Quando ero ragazzo anche per me, che non sono più  giovane, il 25 aprile era la circostanza nella quale ci si inerpicava per creuze di campagna a far merenda con fave, salame, pecorino. In questa circostanza noi ragazzi sentivamo i racconti riferiti alla festa dai nostri padri, madri, zii e loro amici;  già per noi, nati e vissuti nella pace pur a pochi anni da quella guerra, gli argomenti apparivano non attuali, persi nel passato.
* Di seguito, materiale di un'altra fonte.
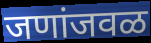
जणांजवळ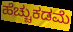
ಹೆಚ್ಚುಕಡಮೆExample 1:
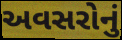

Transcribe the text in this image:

અવસરોનું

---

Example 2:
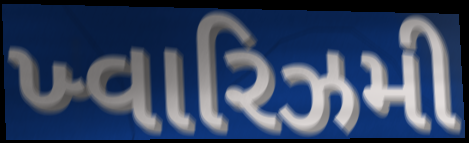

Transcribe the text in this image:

ખ્વારિઝમી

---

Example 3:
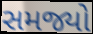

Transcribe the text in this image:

સમજ્યો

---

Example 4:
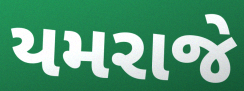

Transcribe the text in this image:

યમરાજે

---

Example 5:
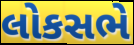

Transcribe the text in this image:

લોકસભેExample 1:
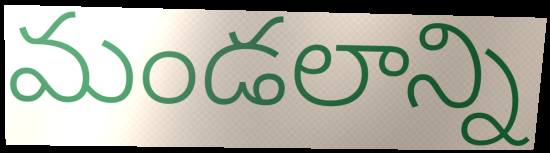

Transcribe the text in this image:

మండలాన్ని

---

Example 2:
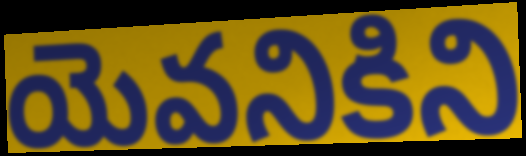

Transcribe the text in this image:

యెవనికిని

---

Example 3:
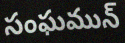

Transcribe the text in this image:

సంఘమున్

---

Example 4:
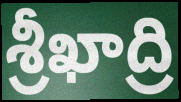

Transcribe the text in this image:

శ్రీఖాద్రి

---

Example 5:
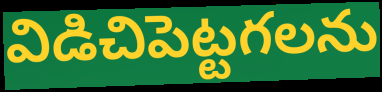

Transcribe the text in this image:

విడిచిపెట్టగలను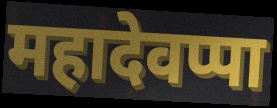
महादेवप्पा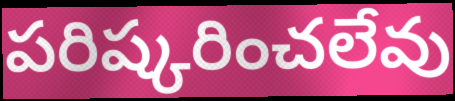
పరిష్కరించలేవు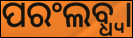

Riferendomi alla amata Iliade che leggevo a scuola facevo un parallelismo accostando Achille ai nazifascisti ed Ettore (l’eroe che ammiravo) ai Partigiani; e in questa storia erano i difensori delle proprie famiglie, case, città che avevano la loro rivincita 20 secoli dopo.

Ma non era così! O meglio non solo così.

Il 25 aprile, dopo tanti decenni, deve essere la celebrazione della ragione contro la forza, del coraggio contro il sopruso, del buon senso pluralista contro la chimera dell’uniformità.  “Tutto il mondo a steppa” era il motto di Attila, issando le sue iurte sulle rovine di città e villaggi!   Ma nessuno oggi, tranne qualche forsennato, lo ricorda nonostante le sue vittorie.  La Ragione ha prevalso, ma potrebbe non essere sempre così.
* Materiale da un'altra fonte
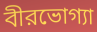
বীরভোগ্যা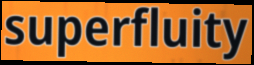
superfluityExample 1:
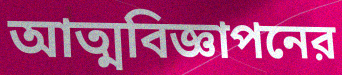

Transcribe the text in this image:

আত্মবিজ্ঞাপনের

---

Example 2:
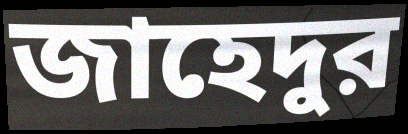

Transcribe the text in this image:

জাহেদুর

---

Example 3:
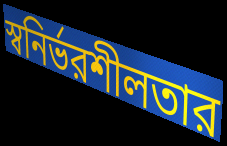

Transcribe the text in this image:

স্বনির্ভরশীলতার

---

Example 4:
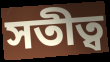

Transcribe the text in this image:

সতীত্ব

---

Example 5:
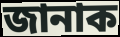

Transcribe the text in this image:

জানাকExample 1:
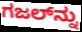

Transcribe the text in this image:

ಗಜಲ್‍ನ್ನು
Questa festa, più che il ricordo del sacrificio di tanti, deve essere di monito a chi non l’ha vissuta per quello che può ancora accadere. “Ancora tuona il cannone, ancora non è contento di sangue la belva umana” canta Guccini in un brano che sempre mi commuove.  E la belva umana è ancora in mezzo a noi, troppo spesso dentro di noi quando ci facciamo affascinare e convincere da parole d’ordine di odio, da atteggiamenti violenti, da lupi travestiti da agnelli.

La festa di oggi deve ricordarci che tolleranza, rispetto delle regole non sono segnali di debolezza, ma di forza.  Che le regole vanno, nella maniera più ampia, condivise, scritte insieme, ma non vanno scritte coi lupi.  L’icona di questo animale, in sé degno di rispetto, va lasciata fuori della porta, nella sua foresta di odio e di buio dell’intelletto.

Le regole vanno rispettate perché sono la base della civile convivenza, ma ci sono regole che pur non scritte, vengono prima: gli altri sono il nostro prossimo, non il nemico; il mondo che abbiamo trovato va lasciato integro per chi verrà dopo di noi.  Quando tutto il mondo fosse a steppa non ci sarebbe più nessun essere umano a vederlo!